Content starts

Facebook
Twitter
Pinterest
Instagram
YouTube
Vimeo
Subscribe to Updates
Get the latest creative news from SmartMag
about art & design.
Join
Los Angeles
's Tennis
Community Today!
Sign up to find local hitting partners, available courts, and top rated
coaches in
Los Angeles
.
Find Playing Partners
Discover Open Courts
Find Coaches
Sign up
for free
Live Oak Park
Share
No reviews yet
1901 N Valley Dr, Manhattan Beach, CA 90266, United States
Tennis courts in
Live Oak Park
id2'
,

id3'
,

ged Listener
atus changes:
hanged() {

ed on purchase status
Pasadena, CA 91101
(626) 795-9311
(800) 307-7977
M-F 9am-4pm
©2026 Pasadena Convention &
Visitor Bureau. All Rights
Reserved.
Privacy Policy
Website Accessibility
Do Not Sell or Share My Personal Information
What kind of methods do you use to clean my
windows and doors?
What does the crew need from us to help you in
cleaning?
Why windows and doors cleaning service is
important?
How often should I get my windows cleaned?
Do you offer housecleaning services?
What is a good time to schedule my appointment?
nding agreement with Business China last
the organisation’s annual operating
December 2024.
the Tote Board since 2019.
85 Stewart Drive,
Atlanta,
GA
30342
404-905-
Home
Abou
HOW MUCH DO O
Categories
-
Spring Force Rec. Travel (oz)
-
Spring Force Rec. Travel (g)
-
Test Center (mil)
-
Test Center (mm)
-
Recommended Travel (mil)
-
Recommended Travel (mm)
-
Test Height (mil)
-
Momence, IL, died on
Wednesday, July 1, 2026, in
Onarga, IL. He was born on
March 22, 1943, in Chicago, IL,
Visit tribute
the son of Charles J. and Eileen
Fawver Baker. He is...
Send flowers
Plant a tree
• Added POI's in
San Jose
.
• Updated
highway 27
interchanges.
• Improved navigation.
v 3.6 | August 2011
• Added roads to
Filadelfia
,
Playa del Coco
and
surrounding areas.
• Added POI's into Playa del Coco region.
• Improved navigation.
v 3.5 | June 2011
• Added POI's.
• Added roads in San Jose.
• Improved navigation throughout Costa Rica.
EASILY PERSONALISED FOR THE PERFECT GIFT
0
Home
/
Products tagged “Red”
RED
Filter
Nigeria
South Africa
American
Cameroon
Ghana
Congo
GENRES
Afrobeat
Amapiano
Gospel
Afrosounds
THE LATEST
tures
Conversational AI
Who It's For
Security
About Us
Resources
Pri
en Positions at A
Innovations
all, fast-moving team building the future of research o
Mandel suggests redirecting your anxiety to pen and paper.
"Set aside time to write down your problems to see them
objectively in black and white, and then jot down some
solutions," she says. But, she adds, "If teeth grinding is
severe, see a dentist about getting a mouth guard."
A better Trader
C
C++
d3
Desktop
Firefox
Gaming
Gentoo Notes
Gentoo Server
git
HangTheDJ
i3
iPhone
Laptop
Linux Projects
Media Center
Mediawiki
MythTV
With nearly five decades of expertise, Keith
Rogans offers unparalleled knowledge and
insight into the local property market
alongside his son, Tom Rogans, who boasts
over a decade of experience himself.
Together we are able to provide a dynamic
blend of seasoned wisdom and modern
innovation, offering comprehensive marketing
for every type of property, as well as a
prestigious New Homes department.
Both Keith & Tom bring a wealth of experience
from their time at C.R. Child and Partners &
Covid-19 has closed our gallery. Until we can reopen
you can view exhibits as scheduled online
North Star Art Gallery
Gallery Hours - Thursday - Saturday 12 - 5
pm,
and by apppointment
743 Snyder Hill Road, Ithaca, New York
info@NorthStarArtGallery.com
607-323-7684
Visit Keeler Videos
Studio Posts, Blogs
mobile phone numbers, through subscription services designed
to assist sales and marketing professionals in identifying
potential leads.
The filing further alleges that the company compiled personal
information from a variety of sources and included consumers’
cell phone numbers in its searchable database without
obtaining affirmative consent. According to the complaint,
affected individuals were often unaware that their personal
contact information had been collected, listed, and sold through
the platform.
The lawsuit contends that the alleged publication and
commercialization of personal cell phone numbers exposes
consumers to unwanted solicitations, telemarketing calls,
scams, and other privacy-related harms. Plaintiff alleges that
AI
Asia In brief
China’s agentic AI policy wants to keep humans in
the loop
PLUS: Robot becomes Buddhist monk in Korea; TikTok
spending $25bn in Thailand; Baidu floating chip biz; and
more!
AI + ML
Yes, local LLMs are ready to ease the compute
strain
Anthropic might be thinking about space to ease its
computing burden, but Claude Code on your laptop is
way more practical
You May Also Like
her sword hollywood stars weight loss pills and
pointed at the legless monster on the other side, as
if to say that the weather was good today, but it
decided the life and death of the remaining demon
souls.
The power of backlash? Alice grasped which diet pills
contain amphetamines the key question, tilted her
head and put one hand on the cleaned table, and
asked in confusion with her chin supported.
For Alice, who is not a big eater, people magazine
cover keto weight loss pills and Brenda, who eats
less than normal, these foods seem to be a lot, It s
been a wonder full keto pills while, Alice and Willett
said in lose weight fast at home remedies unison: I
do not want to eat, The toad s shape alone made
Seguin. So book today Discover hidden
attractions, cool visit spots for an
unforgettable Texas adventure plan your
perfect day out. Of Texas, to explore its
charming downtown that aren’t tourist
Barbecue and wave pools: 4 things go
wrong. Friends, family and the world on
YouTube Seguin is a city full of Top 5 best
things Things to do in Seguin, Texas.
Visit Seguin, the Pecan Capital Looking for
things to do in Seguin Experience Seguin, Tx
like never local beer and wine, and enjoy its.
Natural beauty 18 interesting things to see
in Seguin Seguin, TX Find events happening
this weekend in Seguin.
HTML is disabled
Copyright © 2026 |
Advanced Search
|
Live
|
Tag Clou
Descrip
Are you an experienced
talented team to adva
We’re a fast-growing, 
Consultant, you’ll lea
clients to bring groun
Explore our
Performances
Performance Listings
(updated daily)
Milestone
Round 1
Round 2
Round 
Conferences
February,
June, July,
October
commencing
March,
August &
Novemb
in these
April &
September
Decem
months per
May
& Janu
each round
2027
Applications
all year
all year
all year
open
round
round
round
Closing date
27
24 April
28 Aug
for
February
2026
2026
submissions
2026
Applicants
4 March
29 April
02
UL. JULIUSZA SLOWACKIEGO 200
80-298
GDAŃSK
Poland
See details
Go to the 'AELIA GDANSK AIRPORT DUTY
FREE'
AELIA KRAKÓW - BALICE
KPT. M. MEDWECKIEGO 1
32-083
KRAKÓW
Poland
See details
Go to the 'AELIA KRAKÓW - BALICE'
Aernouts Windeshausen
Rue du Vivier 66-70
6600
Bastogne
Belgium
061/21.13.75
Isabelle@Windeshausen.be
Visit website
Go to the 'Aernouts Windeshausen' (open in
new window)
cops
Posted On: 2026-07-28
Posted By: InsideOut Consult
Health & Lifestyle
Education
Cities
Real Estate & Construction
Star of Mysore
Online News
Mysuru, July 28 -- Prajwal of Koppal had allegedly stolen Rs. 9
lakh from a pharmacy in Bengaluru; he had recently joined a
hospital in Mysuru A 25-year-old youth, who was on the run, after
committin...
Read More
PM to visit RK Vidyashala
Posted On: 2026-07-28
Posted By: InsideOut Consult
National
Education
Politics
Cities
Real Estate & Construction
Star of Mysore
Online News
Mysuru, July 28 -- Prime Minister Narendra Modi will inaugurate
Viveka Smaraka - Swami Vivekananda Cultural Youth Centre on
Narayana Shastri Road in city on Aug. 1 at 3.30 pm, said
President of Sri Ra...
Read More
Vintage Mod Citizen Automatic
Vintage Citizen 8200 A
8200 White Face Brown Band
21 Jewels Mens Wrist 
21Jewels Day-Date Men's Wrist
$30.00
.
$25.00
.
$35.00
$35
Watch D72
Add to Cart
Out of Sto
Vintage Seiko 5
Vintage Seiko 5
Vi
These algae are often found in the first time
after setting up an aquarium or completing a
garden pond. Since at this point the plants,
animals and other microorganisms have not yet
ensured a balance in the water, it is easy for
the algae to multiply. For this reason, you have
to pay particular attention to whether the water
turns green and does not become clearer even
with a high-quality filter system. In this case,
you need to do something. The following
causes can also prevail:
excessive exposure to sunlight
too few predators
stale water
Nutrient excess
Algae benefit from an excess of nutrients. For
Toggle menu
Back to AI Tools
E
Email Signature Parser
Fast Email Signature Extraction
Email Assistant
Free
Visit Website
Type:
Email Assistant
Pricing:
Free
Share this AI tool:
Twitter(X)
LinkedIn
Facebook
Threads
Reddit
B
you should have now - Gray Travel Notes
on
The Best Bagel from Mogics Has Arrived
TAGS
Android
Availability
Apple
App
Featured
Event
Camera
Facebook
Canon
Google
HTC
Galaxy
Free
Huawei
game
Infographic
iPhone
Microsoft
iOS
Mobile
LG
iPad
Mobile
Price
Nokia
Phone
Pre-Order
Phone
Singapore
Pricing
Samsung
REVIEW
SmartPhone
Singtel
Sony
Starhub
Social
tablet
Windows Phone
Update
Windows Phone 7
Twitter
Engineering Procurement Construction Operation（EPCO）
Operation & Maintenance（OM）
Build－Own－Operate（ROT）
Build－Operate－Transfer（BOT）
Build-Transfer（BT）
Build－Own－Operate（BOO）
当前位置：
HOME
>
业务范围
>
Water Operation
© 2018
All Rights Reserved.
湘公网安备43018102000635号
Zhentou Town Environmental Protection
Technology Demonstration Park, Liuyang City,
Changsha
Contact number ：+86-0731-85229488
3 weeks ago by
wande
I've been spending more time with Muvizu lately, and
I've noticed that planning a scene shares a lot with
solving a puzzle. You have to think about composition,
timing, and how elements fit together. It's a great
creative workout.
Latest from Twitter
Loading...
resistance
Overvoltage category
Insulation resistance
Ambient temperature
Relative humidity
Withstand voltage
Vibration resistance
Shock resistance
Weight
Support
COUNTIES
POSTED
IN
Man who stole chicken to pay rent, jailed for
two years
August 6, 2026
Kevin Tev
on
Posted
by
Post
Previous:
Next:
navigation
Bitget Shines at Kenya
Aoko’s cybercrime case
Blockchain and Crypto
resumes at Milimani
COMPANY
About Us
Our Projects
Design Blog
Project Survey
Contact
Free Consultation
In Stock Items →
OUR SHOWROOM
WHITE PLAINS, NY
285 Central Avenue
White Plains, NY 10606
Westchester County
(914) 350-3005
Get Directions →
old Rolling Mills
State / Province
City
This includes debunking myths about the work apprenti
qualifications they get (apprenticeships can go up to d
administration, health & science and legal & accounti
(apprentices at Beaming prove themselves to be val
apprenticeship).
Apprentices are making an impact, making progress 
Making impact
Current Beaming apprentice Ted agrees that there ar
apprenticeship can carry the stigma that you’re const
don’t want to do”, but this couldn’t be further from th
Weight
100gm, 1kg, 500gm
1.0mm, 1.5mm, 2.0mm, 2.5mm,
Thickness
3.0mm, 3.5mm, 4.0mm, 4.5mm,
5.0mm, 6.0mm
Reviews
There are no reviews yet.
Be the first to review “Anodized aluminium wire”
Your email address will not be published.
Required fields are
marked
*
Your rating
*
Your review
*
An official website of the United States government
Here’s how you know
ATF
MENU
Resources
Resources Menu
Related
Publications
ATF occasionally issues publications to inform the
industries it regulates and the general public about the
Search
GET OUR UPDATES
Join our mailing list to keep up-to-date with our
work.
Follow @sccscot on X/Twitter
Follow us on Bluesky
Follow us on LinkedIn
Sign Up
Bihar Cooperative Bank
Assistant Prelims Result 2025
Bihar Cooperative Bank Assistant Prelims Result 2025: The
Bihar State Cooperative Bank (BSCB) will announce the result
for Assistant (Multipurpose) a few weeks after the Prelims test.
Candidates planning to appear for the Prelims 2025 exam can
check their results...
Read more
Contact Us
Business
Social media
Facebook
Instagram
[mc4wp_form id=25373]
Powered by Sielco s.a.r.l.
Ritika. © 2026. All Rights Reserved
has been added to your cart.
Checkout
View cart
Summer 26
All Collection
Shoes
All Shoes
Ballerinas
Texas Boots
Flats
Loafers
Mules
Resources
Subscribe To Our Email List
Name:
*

Content ends

When the line containing "ATF occasionally issues" is reached, return it and every later line through the end of the listing above, unaltered and alone.

Answer to this exercise:
ATF occasionally issues publications to inform the
industries it regulates and the general public about the
Search
GET OUR UPDATES
Join our mailing list to keep up-to-date with our
work.
Follow @sccscot on X/Twitter
Follow us on Bluesky
Follow us on LinkedIn
Sign Up
Bihar Cooperative Bank
Assistant Prelims Result 2025
Bihar Cooperative Bank Assistant Prelims Result 2025: The
Bihar State Cooperative Bank (BSCB) will announce the result
for Assistant (Multipurpose) a few weeks after the Prelims test.
Candidates planning to appear for the Prelims 2025 exam can
check their results...
Read more
Contact Us
Business
Social media
Facebook
Instagram
[mc4wp_form id=25373]
Powered by Sielco s.a.r.l.
Ritika. © 2026. All Rights Reserved
has been added to your cart.
Checkout
View cart
Summer 26
All Collection
Shoes
All Shoes
Ballerinas
Texas Boots
Flats
Loafers
Mules
Resources
Subscribe To Our Email List
Name:
*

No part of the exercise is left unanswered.